Le jeune de 18 ans qui s'était rendu armé d'un pistolet airsoft jeudi dans la haute école Vives à Courtrai a été libéré sous conditions, a indiqué la section courtraisienne du parquet de Flandre occidentale. Une chasse à l'homme avait été lancée pour mettre la main sur le jeune homme qui se baladait sur le campus de la haute école. Samedi, un juge d'instruction avait décidé de le placer sous mandat d'arrêt, mais bon nombre de personnes pensaient alors que la place de ce jeune homme mentalement perturbé n'était pas en prison.
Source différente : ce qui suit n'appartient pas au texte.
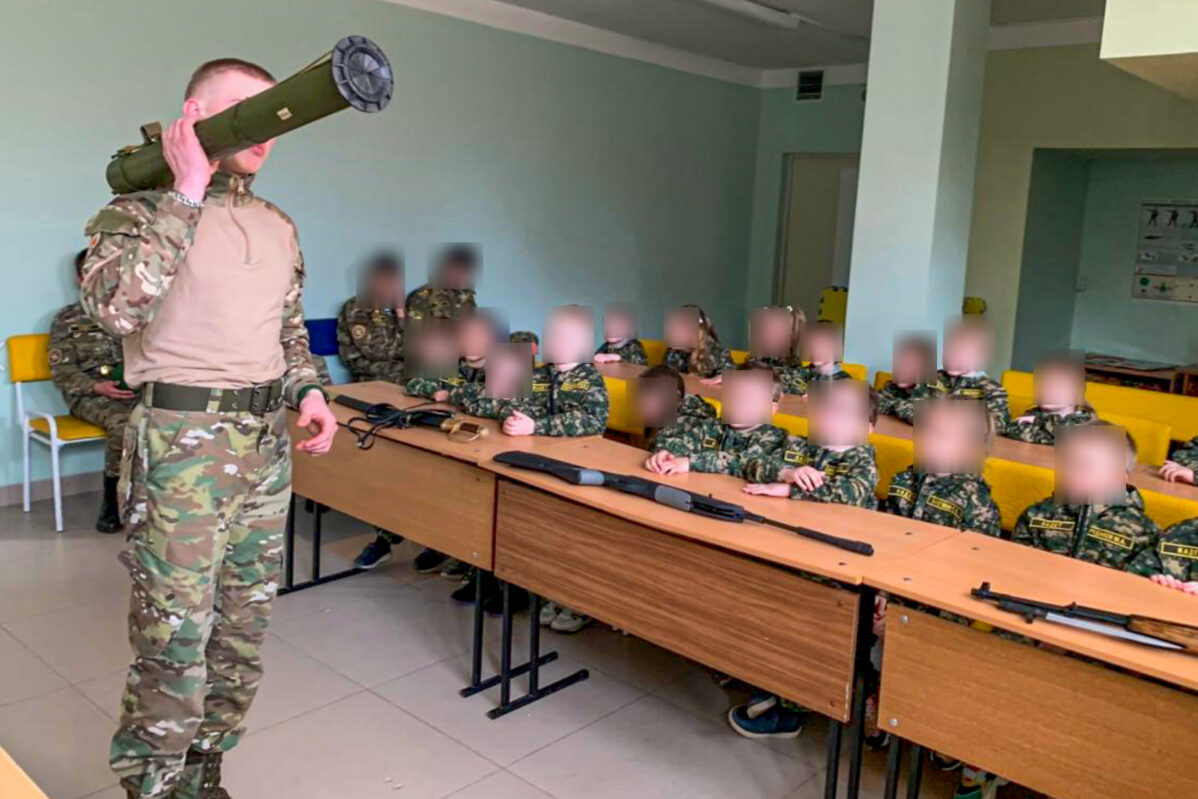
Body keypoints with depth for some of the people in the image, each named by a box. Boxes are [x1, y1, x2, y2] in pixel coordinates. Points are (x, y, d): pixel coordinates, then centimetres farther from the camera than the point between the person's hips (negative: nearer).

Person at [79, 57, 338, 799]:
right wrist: (187, 195, -19)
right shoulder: (143, 207, -4)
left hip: (268, 440, 6)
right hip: (183, 440, -6)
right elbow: (114, 305, -23)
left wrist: (309, 390, 4)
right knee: (175, 634, -2)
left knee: (245, 628, 12)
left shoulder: (279, 226, 14)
La chambre du conseil a décidé mardi de libérer le suspect, à condition notamment d'être pris en charge dans un hôpital psychiatrique, à titre résidentiel. Le jeune homme souffre de problèmes psychiques depuis un certain temps. Ses parents avaient déjà essayé de solliciter une assistance psychologique pour leur fils, mais sans être entendus. Sa mère avait ainsi indiqué à Radio 2 qu'elle avait tenté de faire prendre son fils en charge via les urgences d'un hôpital. Elle craignait que la situation ne dégénère.

"Nous voyons cela souvent", a commenté un membre de l'Association flamande des psychologues cliniques (Vlaamse Vereniging van Klinische Psychologen). "C'est la conséquence d'un manque de capacité et de longues listes d'attente en santé mentale."